#### [引用した本文]
JADEさんが Looker Studio にネットワーク単位で出せるレポートテンプレートを公開されているので、日々の確認に Looker Studio を利用している企業はぜひ参考にしてみてほしい。
ありがてえ…!
どの検索パートナーに出ているのか、どのパートナーが悪さをしているのかが発見できれば、アカウント単位で個別のプレースメントの除外は可能である。
ただ、現実的には検索パートナーのすべてを特定するのはむずかしいし、これから生まれてくる新たな詐欺サイトには対応できない。
除外対応(ブラックリスト化)は永遠にもぐら叩きを続けることとイコールになってしまうので、あまり冴えた対処とは言いにくい。他の方法を考えてみよう。
改めて考えてみると、検索キャンペーンの詐欺的な挙動は、どうやら日本国外で行われているらしい。(Adalytics のレポートを読むと、どうやら中東や某大国あたりが多そう)
ではなぜ日本に向けたキャンペーンなのに海外の検索パートナーに広告が出てしまうかというと、おそらく広告キャンペーンの地域設定のデフォルトが「所在地やインタレスト: 追加した地域にいるユーザー、追加した地域をよく訪れるユーザー、追加した地域に関心を示したユーザー(推奨)」になっているからだろう。
この設定の説明はちょっとややこしいのだが、要するに「所在地やインタレスト」の場合は、広告主が設定した配信地域以外の場所にいるユーザーであっても、配信地域に関心を持つ(例:クエリに対象地域を含んでいる)場合はそのユーザーに広告が表示されることが起こりうる。「所在地」のみであれば、検索ユーザーと広告の配信地域が地理的に一致しないと広告は表示されないということだ。
たとえば筆者は石川県金沢市在住だが、頻繁に東京に出張に行くので金沢のオフィスから「新宿 ホテル」と検索することはありうる。その場合、広告主のホテルチェーンが仮に「地域」を「所在地」にした上で首都圏のみをターゲット設定していた場合は、筆者は物理的に金沢にいるので、そのホテルチェーンの広告を目にすることはない。
仮にこれが「所在地やインタレスト」であれば、筆者は金沢にいながら東京へのインタレストがある状態なので、広告が表示される可能性がある。
この前提が世界規模で悪用されているのが、現在の検索ネットワーク詐欺なのだと思われる。広告の配信地域が日本国内限定でも、日本へのインタレストを海外サイトから大量に生成することでインプレッションを稼ぐことができてしまうのだ。
なので、除外プレースメントが分からない状態であれば、この設定を「所在地」に変更することで大部分は防ぐことができそうだ。

#### [記録の中身]
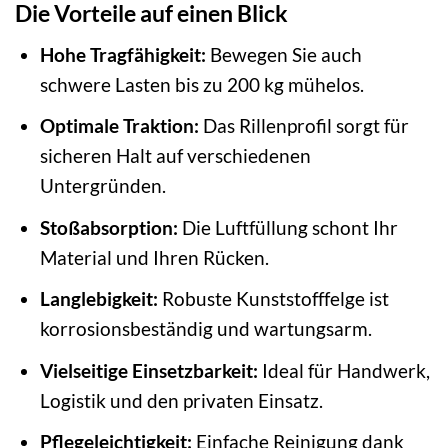
Die Vorteile auf einen Blick
Hohe Tragfähigkeit:
Bewegen Sie auch
schwere Lasten bis zu 200 kg mühelos.
Optimale Traktion:
Das Rillenprofil sorgt für
sicheren Halt auf verschiedenen
Untergründen.
Stoßabsorption:
Die Luftfüllung schont Ihr
Material und Ihren Rücken.
Langlebigkeit:
Robuste Kunststofffelge ist
korrosionsbeständig und wartungsarm.
Vielseitige Einsetzbarkeit:
Ideal für Handwerk,
Logistik und den privaten Einsatz.
Pflegeleichtigkeit:
Einfache Reinigung dank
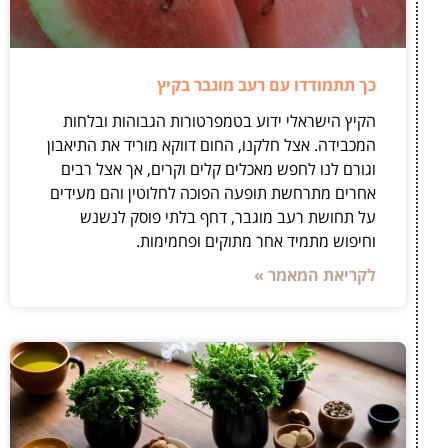
כך תתמודדו עם רעב מוגבר בקיץ
הקיץ הישראלי ידוע בטמפרטורות הגבוהות ובלחות
המכבידה. אצל חלקנו, החום דווקא מוריד את התיאבון
וגורם לנו לחפש מאכלים קלים וקרים, אך אצל רבים
אחרים מתרחשת תופעה הפוכה לחלוטין והם מעידים
על תחושת רעב מוגבר, דחף בלתי פוסק לנשנש
וחיפוש מתמיד אחר מתוקים ופחמימות.
לקריאת המאמר »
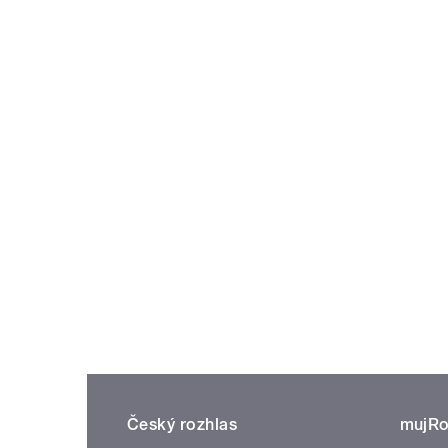
Český rozhlas
mujRo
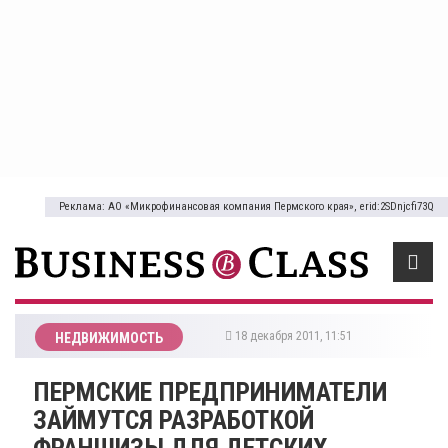
Реклама: АО «Микрофинансовая компания Пермского края», erid:2SDnjcfi73Q
18 декабря 2011, 11:51
НЕДВИЖИМОСТЬ
ПЕРМСКИЕ ПРЕДПРИНИМАТЕЛИ
ЗАЙМУТСЯ РАЗРАБОТКОЙ
ФРАНШИЗЫ ДЛЯ ДЕТСКИХ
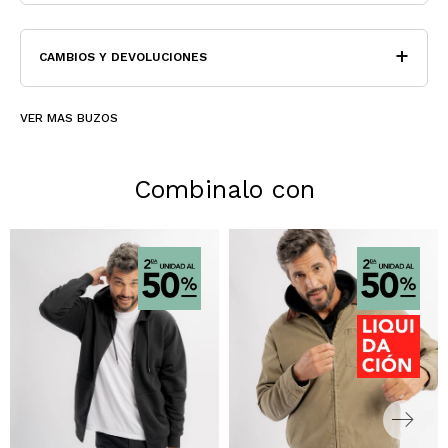
CAMBIOS Y DEVOLUCIONES
VER MAS BUZOS
Combinalo con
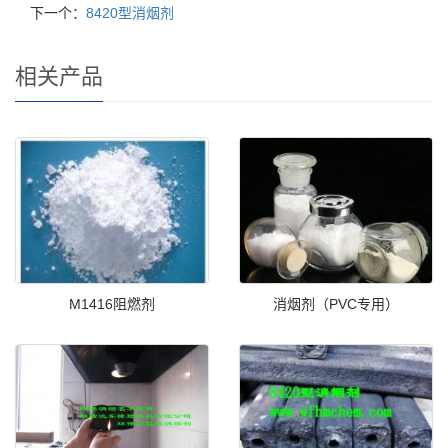
下一个：
8420型消烟剂
相关产品
M1416阻燃剂
消烟剂（PVC专用）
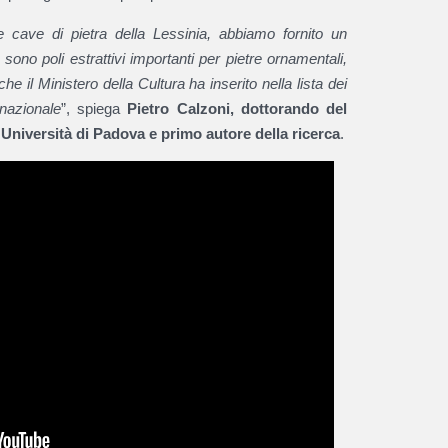
le cave di pietra della Lessinia, abbiamo fornito un
sono poli estrattivi importanti per pietre ornamentali,
e il Ministero della Cultura ha inserito nella lista dei
 nazionale
”, spiega
Pietro Calzoni, dottorando del
Università di Padova e primo autore della ricerca
.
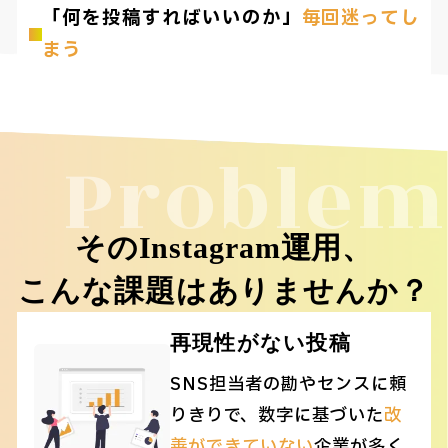
「何を投稿すればいいのか」
毎回迷ってし
まう
Problem
そのInstagram運用、
こんな課題はありませんか？
再現性がない投稿
SNS担当者の勘やセンスに頼
りきりで、数字に基づいた
改
善ができていない
企業が多く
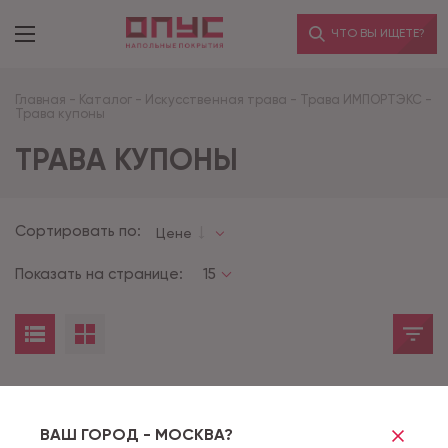
ЧТО ВЫ ИЩЕТЕ?
Главная
-
Каталог
-
Искусственная трава
-
Трава ИМПОРТЭКС
-
Трава купоны
ТРАВА КУПОНЫ
Сортировать по:
Цене
Показать на странице:
15
Товары не найдены
ВАШ ГОРОД - МОСКВА?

#### [課題]
本文について、次の問いに短く答えてください。
(a) 筆者はどこに住んでいますか。
(b) 除外対応(ブラックリスト化)は、何を続けることと同じになってしまうと書かれていますか。
(c) 地域設定が「所在地」のみの場合、広告が表示されるためには何が必要ですか。
記録はこの作業には関係ありません。

#### [解答]
(a) 石川県金沢市
(b) 永遠にもぐら叩きを続けること
(c) 検索ユーザーと広告の配信地域が、地理的に一致していること